WHAT IS EXPECTED =>
Pick out each line in the records below that contains the string "cake", matching case exactly, and copy those lines.

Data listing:

(begin)

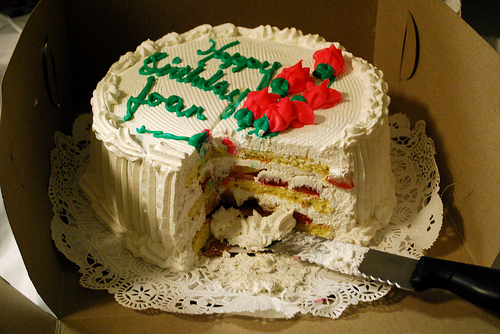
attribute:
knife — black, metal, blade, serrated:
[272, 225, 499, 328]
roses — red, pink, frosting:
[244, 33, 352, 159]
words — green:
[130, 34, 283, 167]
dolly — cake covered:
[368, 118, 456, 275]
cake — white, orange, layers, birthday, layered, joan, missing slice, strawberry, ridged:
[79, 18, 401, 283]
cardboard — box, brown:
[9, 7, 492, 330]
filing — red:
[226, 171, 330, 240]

(end)
(begin)

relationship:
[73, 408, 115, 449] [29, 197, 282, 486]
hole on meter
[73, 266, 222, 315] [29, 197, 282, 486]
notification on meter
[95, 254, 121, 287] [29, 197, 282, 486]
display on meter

(end)

FINISHED ANSWER =>
dolly — cake covered:
cake — white, orange, layers, birthday, layered, joan, missing slice, strawberry, ridged:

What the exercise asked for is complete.